How many times will we have to read about the criminality of all these Dreamers?
(Breitbart) An illegal alien accused of murdering a teenage girl in Greenville County, South Carolina, was shielded from deportation as he was a beneficiary of the Obama-created DACA amnesty program.
Daniel De Jesus Rangel Sherrer, 19, was one of the nearly 800,000 illegal aliens shielded from deportation and given a work permit under the Deferred Action for Childhood Arrivals (DACA) program, U.S. Citizenship and Immigration Services (USCIS) confirmed to Breitbart Texas.
Sherrer, as Breitbart News reported, was charged in connection with the murder of 18-year-old Diana Martinez-Gonzalez after she was found shot to death in a wooded area in the town of Easley, South Carolina.
During a press conference, Master Deputy Ryan Flood said the DACA recipient confessed to a deputy about his alleged murder of Martinez-Gonzalez, a high school student.
This is who Obama and the Democrats support.
Meanwhile in Charlotte
Norma Contreras dutifully reported Sept. 21 to Charlotte’s office of U.S. Immigration and Customs Enforcement, which ICE required the undocumented immigrant to do as she fought to stay in the U.S.

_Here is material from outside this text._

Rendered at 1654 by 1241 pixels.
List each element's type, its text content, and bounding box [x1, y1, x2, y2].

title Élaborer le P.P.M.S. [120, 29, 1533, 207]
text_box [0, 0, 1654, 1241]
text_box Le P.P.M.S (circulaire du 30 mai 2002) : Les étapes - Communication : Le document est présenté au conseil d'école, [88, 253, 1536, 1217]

Contreras’ minister husband and her three children, a Charlotte family for 17 years, haven’t seen her since. Contreras is being held in Georgia awaiting deportation to her native Honduras.

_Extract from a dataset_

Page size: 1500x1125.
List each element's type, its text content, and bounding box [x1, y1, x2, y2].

That a woman with a work permit, clean criminal record and community support could be uprooted without warning is among the starkest examples of changes to federal immigration policy under President Donald Trump.
Clean criminal record. Except for being illegally present in the United States. ICE notes that she has fought the good fight in court, and the courts have consistently found against her, because, she’s illegally present. We’ll get back to that in a minute. First, look how supporters portray her
Contreras’ supporters have said she’s been a model citizen, even if she didn’t have the papers making her one. Her husband and children said her deportation would shatter their family.

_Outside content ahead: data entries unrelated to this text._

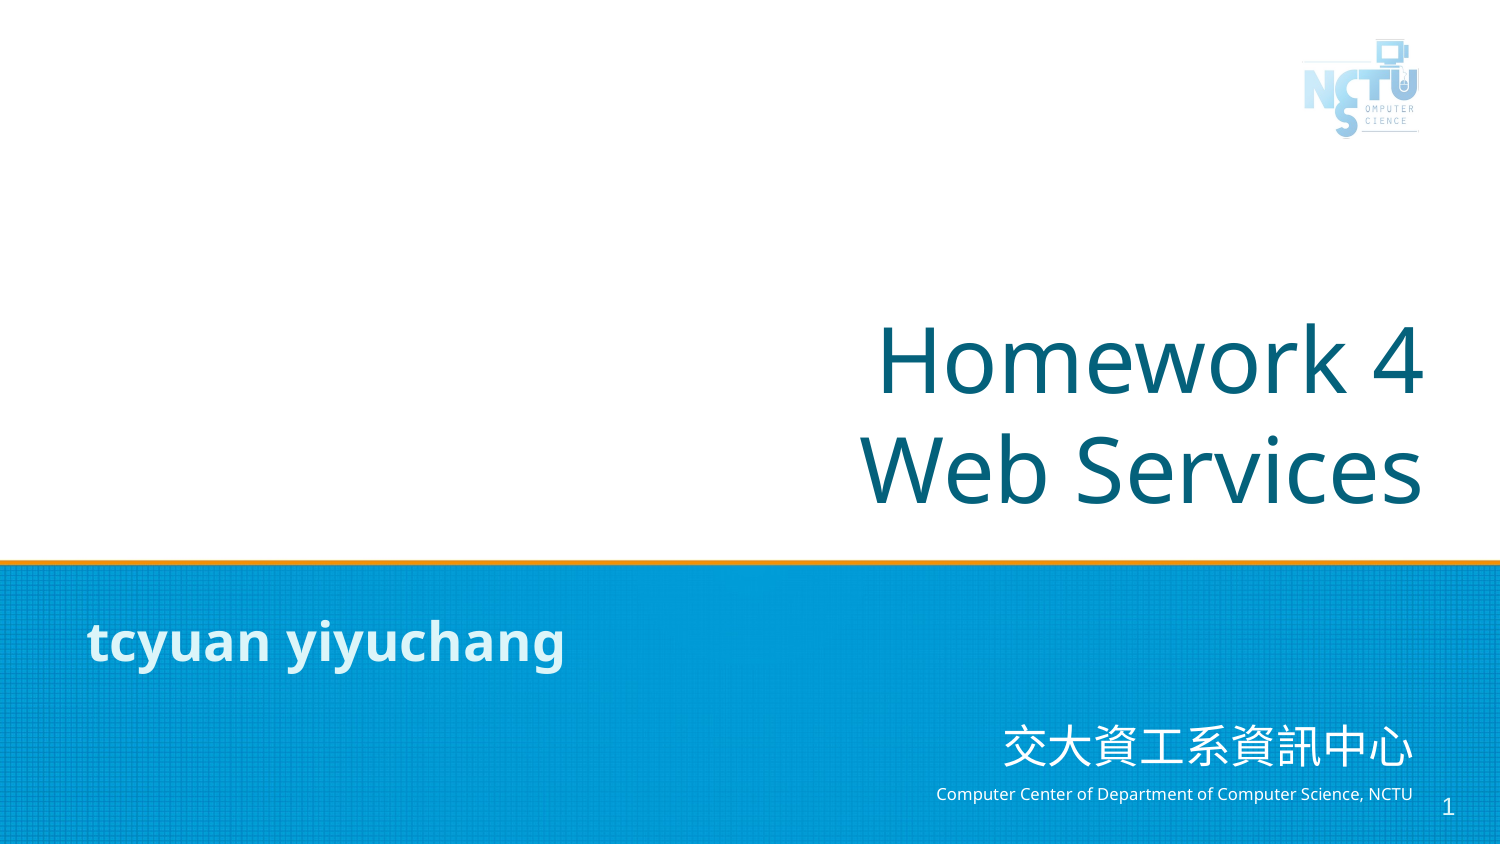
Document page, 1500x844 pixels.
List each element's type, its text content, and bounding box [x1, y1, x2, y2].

title Homework 4 Web Services [75, 380, 1425, 522]
subtitle tcyuan yiyuchang [75, 595, 1359, 751]
slide_number <number> [1403, 779, 1494, 844]
picture [0, 0, 1500, 566]
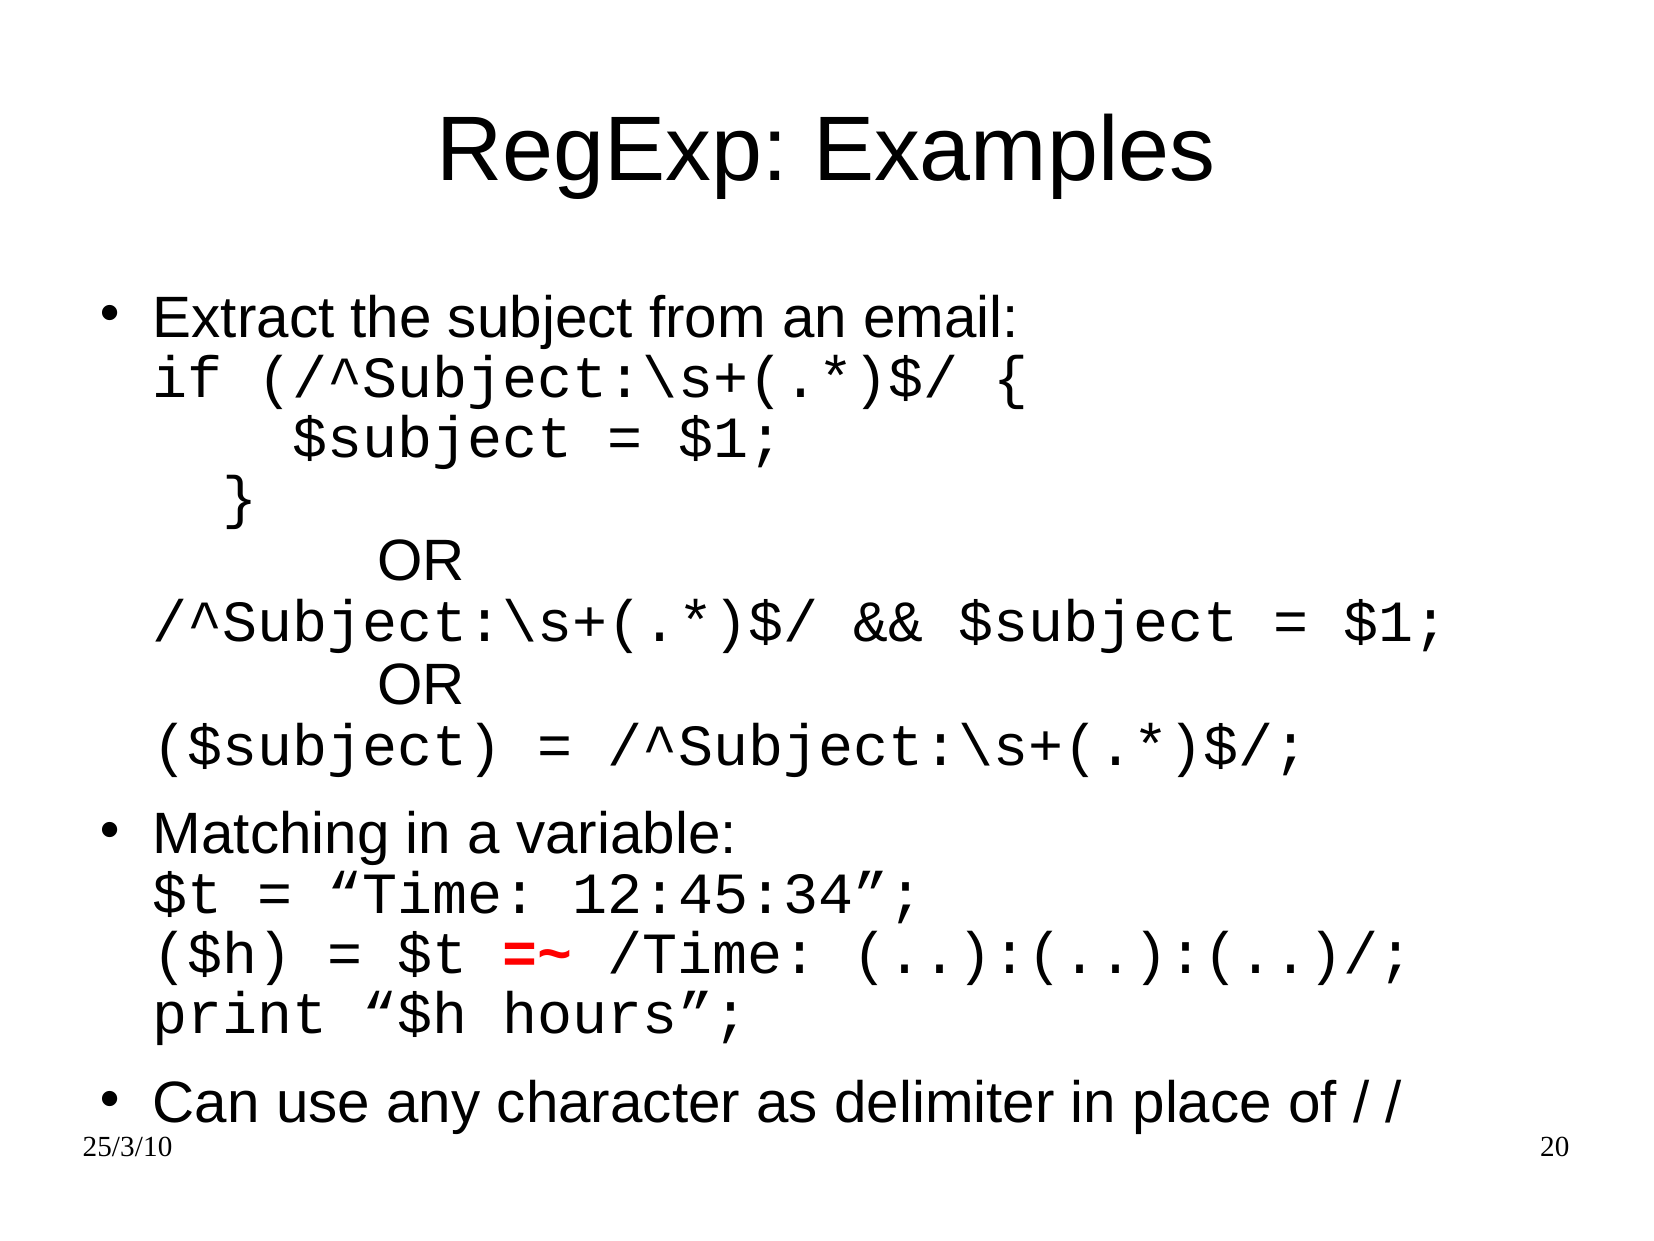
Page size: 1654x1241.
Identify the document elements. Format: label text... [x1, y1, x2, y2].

list Extract the subject from an email: if (/^Subject:\s+(.*)$/ { $subject = $1; } OR /^Subject:\s+(.*)$/ && $subject = $1; OR ($subject) = /^Subject:\s+(.*)$/; Matching in a variable: $t = “Time: 12:45:34”; ($h) = $t =~ /Time: (..):(..):(..)/; print “$h hours”; Can use any character as delimiter in place of / / [82, 290, 1571, 1141]
title RegExp: Examples [82, 49, 1571, 256]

She doesn’t have the papers because she’s not a citizen, and would actually be considered a felon
Contreras first came to the U.S. in 1999 to escape gang violence in Honduras but was turned back at the Mexican border. In 2001 she returned, this time with two children. She was deported in 2009 but came back the same year. In 2010, ICE released her under a renewable order of supervision.
Coming back after being deported is a felony as an alien absconder. She was told she could be deported at any time. There are penalties for unlawful activity.